The Hunger Games opens in theaters tonight at Midnight. We’re excited about the movie and have been keenly observing the social media outlets associated with the film. The Hunger Games has sparked a creative marketing effort to promote the movie, gotten fans involved, created massive amounts of content and allowed social media efforts to promote a good cause.
Also, we’ve been enjoying discussing how the Hunger Games and Social Media could have affected Panem (the fictional nation in The Hunger Games).
Social media has become one of the most cost effective and quickly spreading forms of marketing. To market the movie online and through social media the marketing team created a standard website that focused on the release date and movie trailers. They also created a website that allows visitors to become a member of Panem at thecapitol.pn. Users share what district they’re in and their new Panem identification card on Facebook or Twitter.
The official movie Facebook page is extremely well done. With over 3.2 million fans this page can attribute much of it’s success to making their Facebook fans feel valuable. Making their fans first to hear news about the upcoming movie by sharing screenshots, the movie soundtrack, exclusive photos of the characters & actors and by interacting with fans not only on the main page but also on Facebook pages created for each district in Panem. They’re really using the Hunger Games and social media to bring fans into the movies.
Their Tumblr page is a perfect example of this. Tumblr is a great social media site that has many uses, because it is a great place for sharing and reposting items found on the web it has a lot of active users. One popular topic on tumblr blog pages is fashion. Social media marketers used this to their advantage by creating a faux online fashion magazine called Capitol Couture which examines the extravagant and absurd fashion trends displayed by citizens in the Capitol.
On Twitter they’ve chosen actual twitter users to become mayors of districts and district recruiters. Tonight, along with the movie they’re also launching a Facebook Game — The Hunger Games Adventures. With all this and more their social media efforts have encouraged fans to interact and to generate their own content to spread all over the world wide web.
While it’s neat to see all the things the markerters are doing it’s absolutely wonderful to see fans get involved, to become promoters of a product themselves. While this is particularly popular for books and movies with epic stories it’s important to keep in mind that this can still apply and happen with other businesses as well. For Example, Arizona Iced Tea on Tumblr share fan generated content featuring Arizona Iced Tea.
One of the most popular things I’ve seen floating around the web is this creative and well thought out map of Panem, which obviously took quite a chunk of time to put together. There are podcasts and entire websites that are dedicated to the fandom with names from CitizenOfPanem.com to TheMockingjay on LiveJournal. Countless fan art creations including this lovely illustration of Katniss Everdeen.

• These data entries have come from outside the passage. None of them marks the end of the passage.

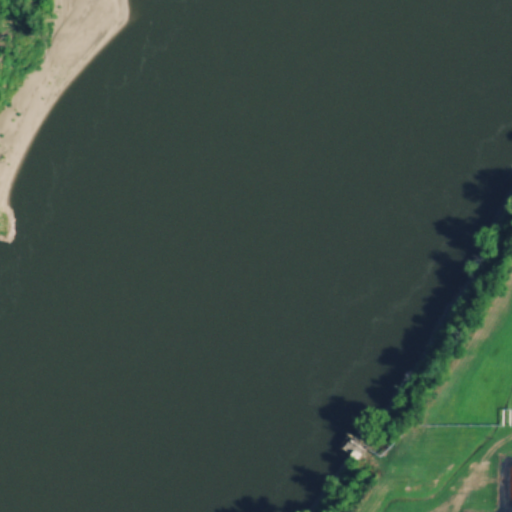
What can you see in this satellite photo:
river: (216, 261)
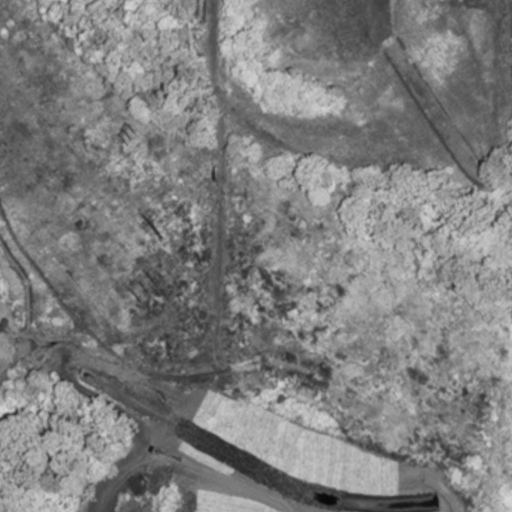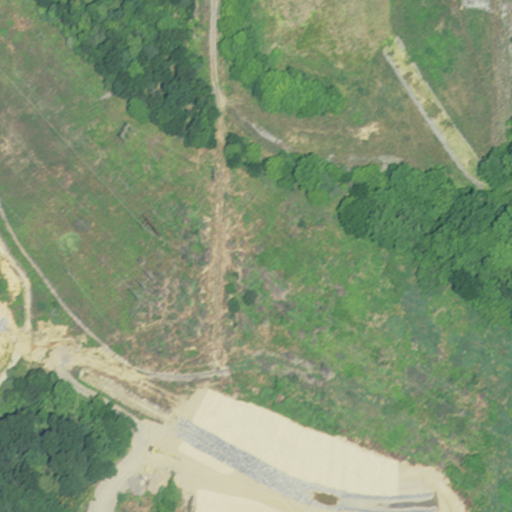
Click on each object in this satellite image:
road: (298, 154)
power tower: (160, 237)
power tower: (148, 293)
road: (116, 409)
road: (135, 468)
road: (190, 490)
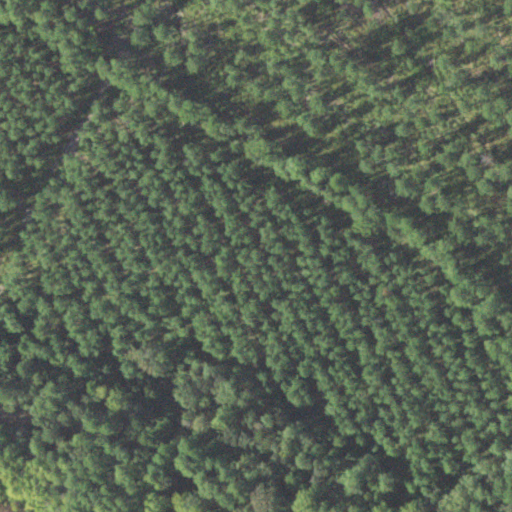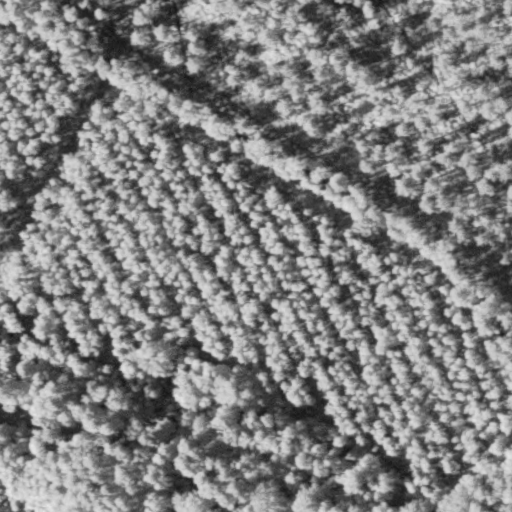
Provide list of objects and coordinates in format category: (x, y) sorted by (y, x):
road: (129, 428)
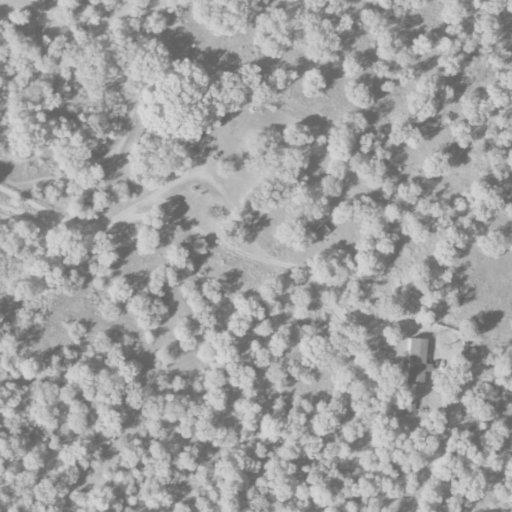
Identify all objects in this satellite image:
road: (215, 240)
building: (416, 361)
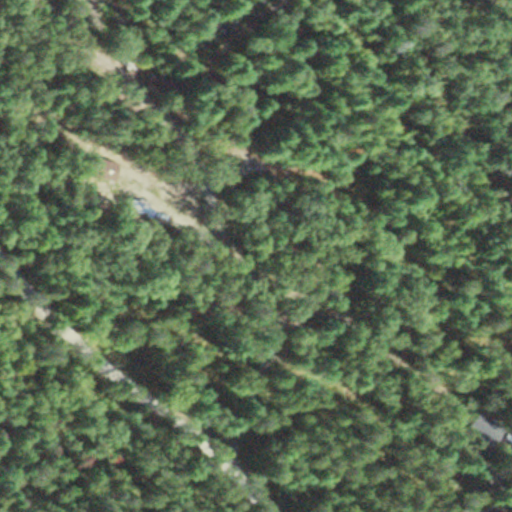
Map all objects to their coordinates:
building: (98, 167)
building: (168, 209)
road: (139, 375)
building: (476, 425)
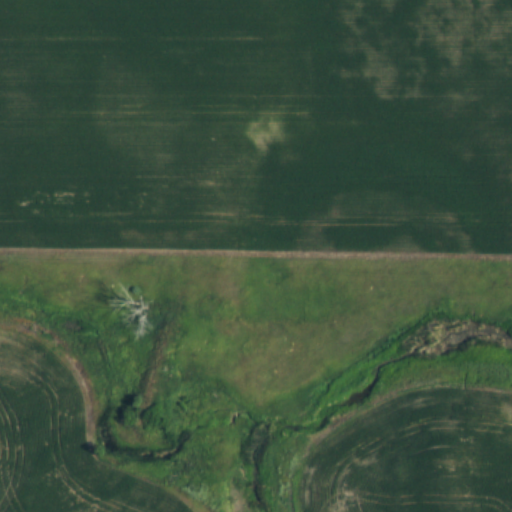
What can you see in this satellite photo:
crop: (256, 128)
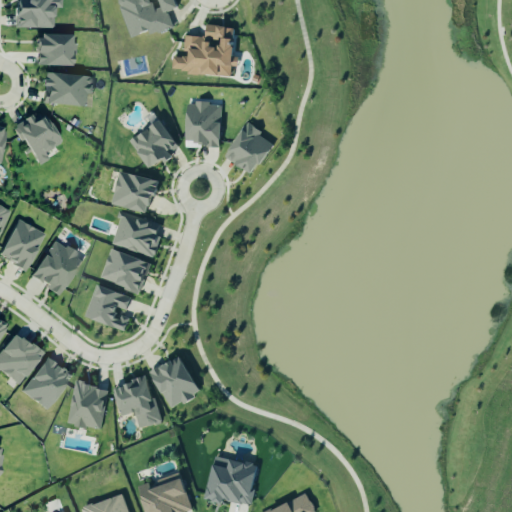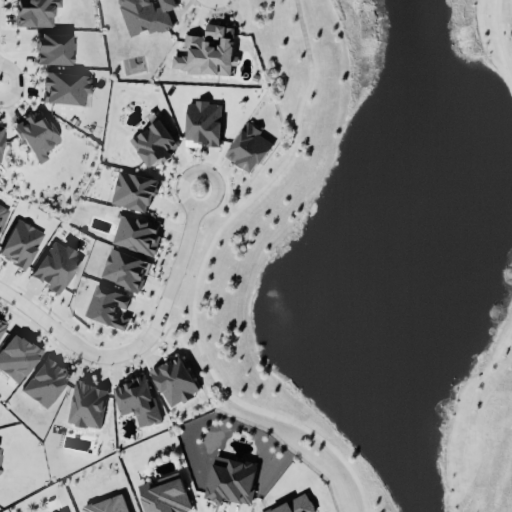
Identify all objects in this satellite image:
building: (35, 14)
building: (146, 16)
road: (499, 35)
building: (54, 52)
building: (207, 54)
road: (18, 84)
building: (65, 91)
building: (203, 125)
building: (1, 136)
building: (37, 137)
building: (154, 144)
building: (249, 149)
building: (134, 192)
building: (2, 215)
building: (136, 234)
building: (20, 245)
building: (55, 268)
building: (124, 270)
road: (197, 279)
building: (108, 308)
building: (1, 328)
road: (141, 343)
building: (17, 359)
building: (175, 382)
building: (45, 384)
building: (137, 402)
building: (86, 406)
building: (0, 452)
building: (231, 481)
building: (165, 495)
building: (108, 505)
building: (295, 505)
building: (64, 511)
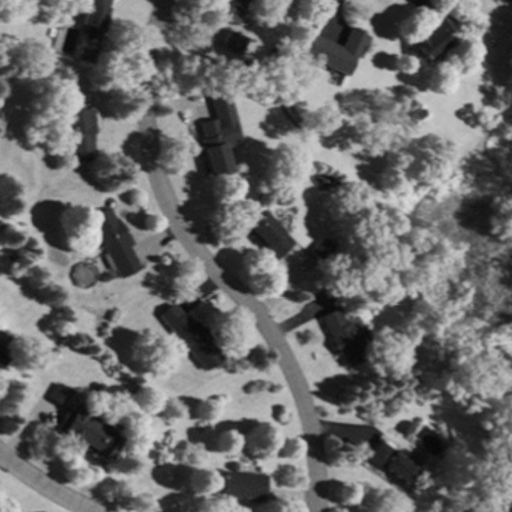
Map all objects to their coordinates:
building: (224, 10)
building: (225, 10)
building: (90, 28)
building: (90, 29)
building: (432, 37)
building: (432, 39)
building: (228, 43)
building: (333, 52)
building: (334, 52)
building: (215, 131)
building: (215, 135)
building: (79, 136)
building: (79, 137)
building: (264, 235)
building: (265, 236)
building: (112, 241)
building: (112, 243)
building: (318, 250)
building: (318, 252)
building: (9, 258)
road: (203, 264)
building: (337, 290)
park: (470, 296)
building: (187, 337)
building: (188, 338)
building: (342, 338)
building: (342, 339)
building: (5, 351)
building: (1, 359)
building: (97, 388)
building: (59, 394)
building: (58, 395)
building: (86, 432)
building: (86, 434)
building: (390, 465)
building: (389, 466)
building: (239, 486)
building: (239, 487)
road: (248, 507)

Besides promotion for the movies, other marketers have been able to use the success of The Hunger Games’s social media marketing for different endeavors. One example of this is Hunger is Not a Game by Imagine Better (An endeavor by The Harry Potter Alliance). By using themes from the novels & movies, and social media they are partnering up with Oxfam to gain supporters to change our system of distributing food relief, and to spread awareness of starvation.
While examining all the ways that the Hunger Games and social media are used, the experience got me thinking about how social media could have affected Panem. While there does seem to be television and phones in Panem there never is a mention of social media. One can imagine how it might affect the games and the fictional world of Panem. Tributes would be required to tweet throughout the Hunger Games competition, the more followers they get the better sponsors they’d get. There would be Facebook pages, fansites, podcasts, and blogs focused on all the tributes.
However, when I really think about it, if social media were around I don’t think they would have ever made it to a 74th Hunger Games. Social media can be very powerful. Knowing the role social media had in The Arab Spring, I think in the world of Panem, social media would have a hand in ending the spectacle of the Hunger Games years before Primrose’s name is ever called in the reaping.